Pat Stevens and NAN/

Agricultural, manufacturing and other growth and employment stimulating sectors can now borrow long term as much as N10 billion at consolidated nine percent interest rate under new guidelines issued by the Central Bank of Nigeria.

The new credit policy called Guidelines for Accessing Real Sector Support Facility (RSSF) through CRR and Corporate Bonds was released by the CBN today.

And it marks a big departure from the excruciating interest rate regime of 25-30 percent that has been blamed for stifling enterprises in the country.

The CBN acting Director, Corporate Communications in a statement on Thursday in Abuja said the new directive aimed to increase the flow of credit to the real sector; agriculture and manufacturing.
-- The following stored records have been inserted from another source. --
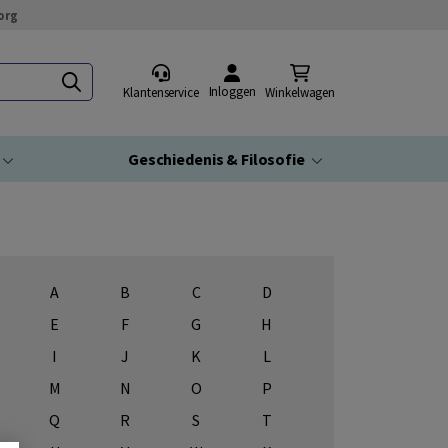
org
Inloggen
Klantenservice
Winkelwagen
Geschiedenis & Filosofie
A
B
C
D
E
F
G
H
I
J
K
L
M
N
O
P
Q
R
S
T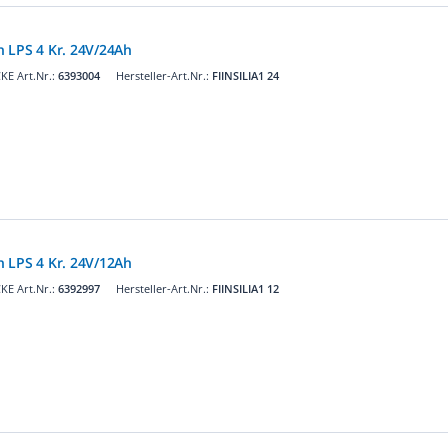
 LPS 4 Kr. 24V/24Ah
KE Art.Nr.:
6393004
Hersteller-Art.Nr.:
FIINSILIA1 24
 LPS 4 Kr. 24V/12Ah
KE Art.Nr.:
6392997
Hersteller-Art.Nr.:
FIINSILIA1 12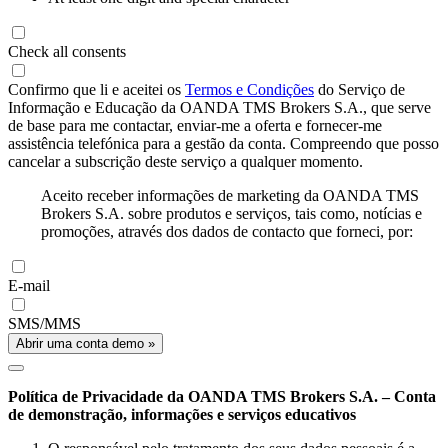
Check all consents
Confirmo que li e aceitei os
Termos e Condições
do Serviço de
Informação e Educação da OANDA TMS Brokers S.A., que serve
de base para me contactar, enviar-me a oferta e fornecer-me
assistência telefónica para a gestão da conta. Compreendo que posso
cancelar a subscrição deste serviço a qualquer momento.
Aceito receber informações de marketing da OANDA TMS
Brokers S.A. sobre produtos e serviços, tais como, notícias e
promoções, através dos dados de contacto que forneci, por:
E-mail
SMS/MMS
Abrir uma conta demo »
Política de Privacidade da OANDA TMS Brokers S.A. – Conta
de demonstração, informações e serviços educativos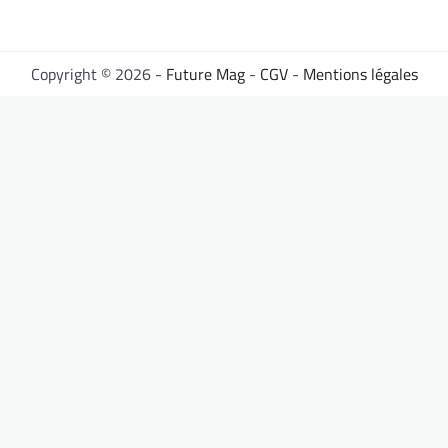
Copyright © 2026 -
Future Mag
-
CGV
-
Mentions légales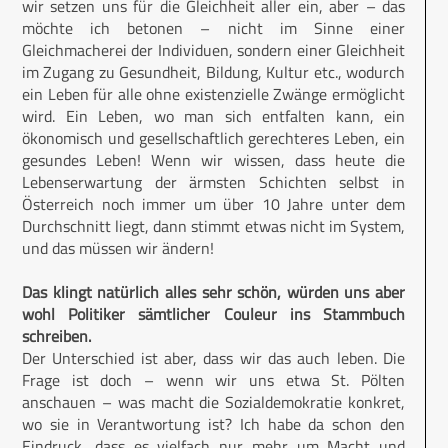
wir setzen uns für die Gleichheit aller ein, aber – das
möchte ich betonen – nicht im Sinne einer
Gleichmacherei der Individuen, sondern einer Gleichheit
im Zugang zu Gesundheit, Bildung, Kultur etc., wodurch
ein Leben für alle ohne existenzielle Zwänge ermöglicht
wird. Ein Leben, wo man sich entfalten kann, ein
ökonomisch und gesellschaftlich gerechteres Leben, ein
gesundes Leben! Wenn wir wissen, dass heute die
Lebenserwartung der ärmsten Schichten selbst in
Österreich noch immer um über 10 Jahre unter dem
Durchschnitt liegt, dann stimmt etwas nicht im System,
und das müssen wir ändern!
Das klingt natürlich alles sehr schön, würden uns aber
wohl Politiker sämtlicher Couleur ins Stammbuch
schreiben.
Der Unterschied ist aber, dass wir das auch leben. Die
Frage ist doch – wenn wir uns etwa St. Pölten
anschauen – was macht die Sozialdemokratie konkret,
wo sie in Verantwortung ist? Ich habe da schon den
Eindruck, dass es vielfach nur mehr um Macht und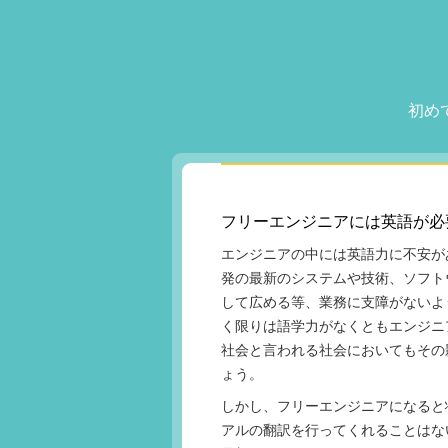
初め
フリーエンジニアには英語が必
エンジニアの中には英語力に不安が
発の最新のシステムや技術、ソフト
して広める等、業務に支障がないよ
く限りは語学力がなくともエンジニ
社会と言われる社会においてもその
ょう。
しかし、フリーエンジニアになると
アルの翻訳を行ってくれることはな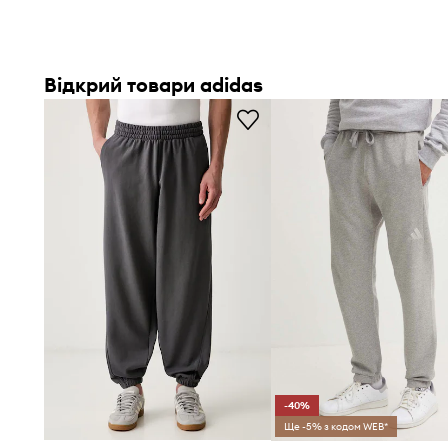
Відкрий товари adidas
-40%
Ще -5% з кодом WEB*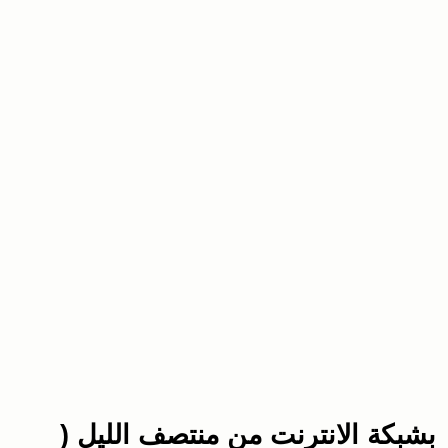
 بشبكة الانترنت من منتصف الليل (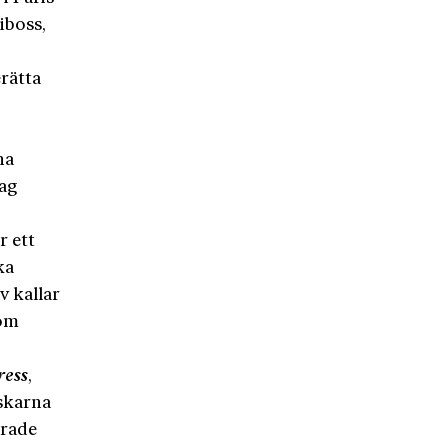
iboss,
rätta
na
jag
 ett
ka
v kallar
som
ress
,
skarna
arade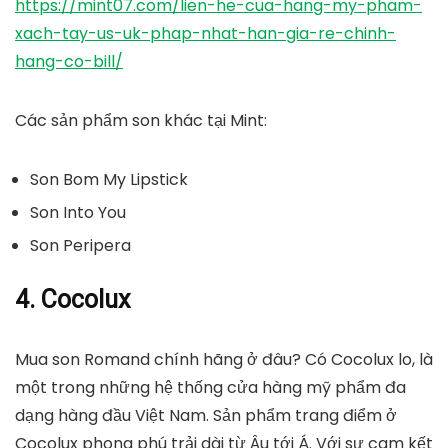
https://mint07.com/lien-he-cua-hang-my-pham-
xach-tay-us-uk-phap-nhat-han-gia-re-chinh-
hang-co-bill/
Các sản phẩm son khác tại Mint:
Son Bom My Lipstick
Son Into You
Son Peripera
4. Cocolux
Mua son Romand chính hãng ở đâu? Có Cocolux lo, là
một trong những hệ thống cửa hàng mỹ phẩm đa
dạng hàng đầu Việt Nam. Sản phẩm trang điểm ở
Cocolux phong phú trải dài từ Âu tới Á. Với sự cam kết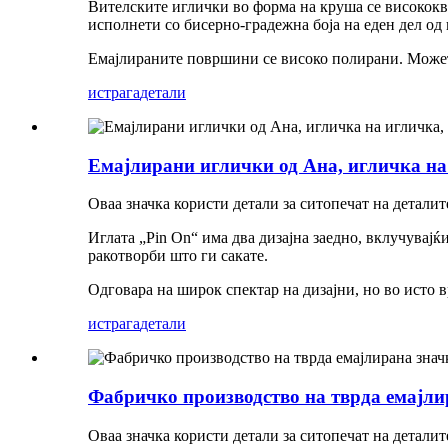
Вителските иглички во форма на круша се висококв
исполнети со бисерно-градежна боја на еден дел од 
Емајлираните површини се високо полирани. Можете 
истрага
детали
Емајлирани иглички од Ана, игличка на 
Оваа значка користи детали за ситопечат на деталите
Иглата „Pin On“ има два дизајна заедно, вклучувај
ракотворби што ги сакате.
Одговара на широк спектар на дизајни, но во исто 
истрага
детали
Фабричко производство на тврда емајлир
Оваа значка користи детали за ситопечат на деталите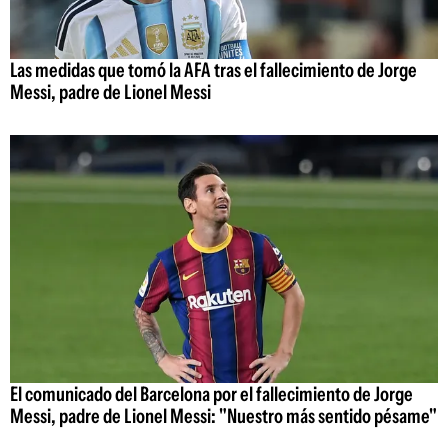
Las medidas que tomó la AFA tras el fallecimiento de Jorge
Messi, padre de Lionel Messi
El comunicado del Barcelona por el fallecimiento de Jorge
Messi, padre de Lionel Messi: "Nuestro más sentido pésame"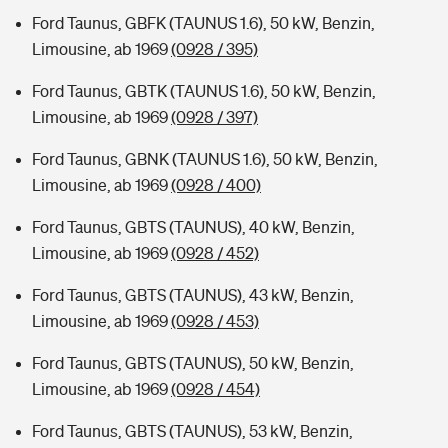
Ford Taunus, GBFK (TAUNUS 1.6), 50 kW, Benzin,
Limousine, ab 1969
(0928 / 395)
Ford Taunus, GBTK (TAUNUS 1.6), 50 kW, Benzin,
Limousine, ab 1969
(0928 / 397)
Ford Taunus, GBNK (TAUNUS 1.6), 50 kW, Benzin,
Limousine, ab 1969
(0928 / 400)
Ford Taunus, GBTS (TAUNUS), 40 kW, Benzin,
Limousine, ab 1969
(0928 / 452)
Ford Taunus, GBTS (TAUNUS), 43 kW, Benzin,
Limousine, ab 1969
(0928 / 453)
Ford Taunus, GBTS (TAUNUS), 50 kW, Benzin,
Limousine, ab 1969
(0928 / 454)
Ford Taunus, GBTS (TAUNUS), 53 kW, Benzin,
He said that Deposit Money Banks (DMBs) would henceforth be incentivised to direct affordable, long-term bank credit to the manufacturing, agriculture, as well as other sectors considered by the Bank as employment and growth stimulating.

He said also that Corporate, Triple-A rated companies would be encouraged to issue long-term Corporate Bonds (CBs).

He said that a CBs Funding Programme had already been put in place to enable the CBN and the general public invest in the CBs.

Furthermore, Okorafor said the Bank had put in place another programme under the Differentiated Cash Reserves Requirement (DCRR) Regime.

He said under the programme, banks interested in providing Credit Financing to new and expansion projects in the real sector could request for the release of funds from their Cash Reserve Ratio (CRR) to finance the projects.

Making further clarifications, Okorafor said that the tenor for the Differentiated CRR would be a minimum of seven years with a two-year moratorium.

For the Corporate Bonds programme, he said the tenor and the moratorium would be specified in the prospectus by the issuing corporate.

He said also that the maximum facility would be N10 billion per project and facilities were to be administered at an Interest rate of 9 per cent per annum.

Okorafor therefore advocated for a total compliance with the guidelines by stakeholders.

He also reiterated CBN’s determination towards the encouragement of projects that would further enhance Nigeria’s import substitution strategies.

The guidelines followed the recommendation of the CBN Monetary Policy Committee (MPC). At its 119th meeting held between 23 and 24 July, the MPC emphasised the need to increase the flow of credit to the real sector of the economy, to consolidate economic recovery.